Big Ten bloggers Adam Rittenberg and Brian Bennett will occasionally give their takes on a burning question facing the league. We'll both have strong opinions, but not necessarily the same view. We'll let you decide which blogger is right.
Spring is a time for optimism and for making improvements on last season's problem spots. So Today's Take Two topic is this: Based on what we've seen so far this spring, which struggling unit from 2012 will make the biggest strides: Illinois' offense, Indiana's defense, Iowa's offense, Michigan State's offense or Nebraska's defense?
Take 1: Adam Rittenberg
All five of these units have significant question marks entering 2013. Three of them have new coordinators/play-callers -- Illinois' offense (Bill Cubit), Indiana's defense (William Inge) and Michigan State's offense (Dave Warner and Jim Bollman) -- and only the Nebraska defense saw no coaching changes during the offseason. To me, it's between the Blackshirts and Michigan State's offense, although as I wrote earlier this week, Iowa could take steps because of a decent supporting cast around its new quarterback. While Indiana's defense and Illinois' offense should be better, both units lack enough depth to make dramatic strides. For me, it comes down to whether Nebraska can rebuild its front seven or whether Michigan State can spark a passing attack with many of the same characters who struggled to do so last season.
My faith in Michigan State burned me last season, and maybe it will again, but I'm going with the Spartans offense. An improved offensive line will be the biggest difference-maker for MSU, which will protect its quarterback and create room for a committee of running backs (I don't see a featured back emerging this fall). I also see Michigan State's receivers using last year's disappointment as fuel and performing much better this season. Aaron Burbridge, one of few bright spots among the MSU receivers, told me the group definitely has something to prove. The same goes for quarterback Andrew Maxwell, who took a lot of criticism and is working to reclaim his job this spring. The competition element should help Maxwell, and from watching MSU practice, I see enough talent at receiver if the consistency comes along. I also like the fact that the coaches are recognizing that college offenses are, to a degree, about improvising and going beyond the traditional quarterback mold. I expect MSU to be more creative with the playbook and mix and match personnel.
Take 2: Brian Bennett
Oh, Adam. Did you learn nothing from 2012, when we both were burned by the Spartans? I know you saw them in person in East Lansing earlier this month, so maybe you have some insight that I'm missing. But I don't see how an offense that was pretty terrible last year and lost its two best playmakers in Bell and Sims is suddenly going to become a powerhouse.

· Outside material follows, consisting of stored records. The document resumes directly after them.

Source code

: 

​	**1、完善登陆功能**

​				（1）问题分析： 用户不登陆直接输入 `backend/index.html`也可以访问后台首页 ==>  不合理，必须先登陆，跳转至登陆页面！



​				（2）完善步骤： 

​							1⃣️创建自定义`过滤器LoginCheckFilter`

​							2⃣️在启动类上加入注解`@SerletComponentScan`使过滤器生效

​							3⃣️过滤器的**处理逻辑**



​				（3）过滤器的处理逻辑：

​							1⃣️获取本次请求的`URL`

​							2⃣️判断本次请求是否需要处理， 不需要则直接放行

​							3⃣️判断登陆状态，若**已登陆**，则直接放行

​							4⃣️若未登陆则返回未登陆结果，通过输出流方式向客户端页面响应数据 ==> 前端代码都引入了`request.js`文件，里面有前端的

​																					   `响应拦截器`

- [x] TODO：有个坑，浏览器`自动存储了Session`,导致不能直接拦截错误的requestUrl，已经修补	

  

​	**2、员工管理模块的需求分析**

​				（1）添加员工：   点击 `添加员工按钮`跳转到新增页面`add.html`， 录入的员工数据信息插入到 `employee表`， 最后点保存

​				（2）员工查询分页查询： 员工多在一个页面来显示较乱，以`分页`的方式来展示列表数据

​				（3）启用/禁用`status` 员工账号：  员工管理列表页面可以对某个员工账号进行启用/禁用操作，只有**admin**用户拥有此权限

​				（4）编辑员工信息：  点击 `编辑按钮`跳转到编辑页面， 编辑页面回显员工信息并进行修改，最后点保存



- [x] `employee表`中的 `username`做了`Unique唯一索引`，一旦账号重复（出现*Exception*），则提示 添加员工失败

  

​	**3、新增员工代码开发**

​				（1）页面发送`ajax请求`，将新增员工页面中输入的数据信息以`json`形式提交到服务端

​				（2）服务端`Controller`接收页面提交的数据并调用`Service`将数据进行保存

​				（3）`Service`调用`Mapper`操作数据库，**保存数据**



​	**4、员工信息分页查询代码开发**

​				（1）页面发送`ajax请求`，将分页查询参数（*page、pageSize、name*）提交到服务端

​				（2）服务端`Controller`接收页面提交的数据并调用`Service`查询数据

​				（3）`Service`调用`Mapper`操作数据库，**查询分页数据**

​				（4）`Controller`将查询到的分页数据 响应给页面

For me, Michigan State is near the bottom in this list of choices. I think you'll see significant improvement on Indiana's defense because the Hoosiers will add some athletes they simply haven't had in recent years when the recruits arrive. I also liked what I saw from Illinois' offense during the Illini spring game, as Bill Cubit showed he's going to throw the ball around. That team will definitely score more than the paltry 16.7 points a game it managed a year ago, even if it won't morph into a high-flying attack overnight.
But I'm going to choose Nebraska's defense here, despite some obvious concerns. True, the Huskers defense did not look great in the spring game, but it was going against one of the top offenses in the nation. You can't really judge the Big Red 'D' on what it is now but rather what it will become. Bo Pelini and coordinator John Papuchis are replacing eight or nine starters, depending on how you calculate that stat, and are mixing in a ton of raw, but talented, guys in the front seven.
Here's the thing, though: Nebraska's huge defensive breakdowns last year in games against UCLA, Ohio State and Wisconsin happened in large part because there wasn't enough speed and strength on the field. That won't be nearly as big of an issue in 2013, as guys like David Santos, Zaire Anderson and incoming defensive end Randy Gregory add some impressive athleticism. The Huskers will make some mistakes as they struggle to learn Pelini's scheme, but they also have time to grow. Apart from the UCLA game, which is conveniently at home, Nebraska doesn't play anybody with a potent offense until the Nov. 2 contest against Northwestern, also at home. The Huskers will get a bye week before Big Ten play opens and again after their first two league games against Purdue and Illinois. By then, the young defenders will have plenty of experience and plenty of opportunities to fix their mistakes.
Also an advantage: There's no Ohio State or Wisconsin on the schedule. Remember, in Nebraska's 10 wins last year, the defense allowed only 266.9 yards per game, compared to nearly 600 yards per game given up in losses. All the Huskers have to do is avoid those nuclear meltdowns in order to make major gains both statistically and perception-wise. A few growing pains aside, I say that will happen.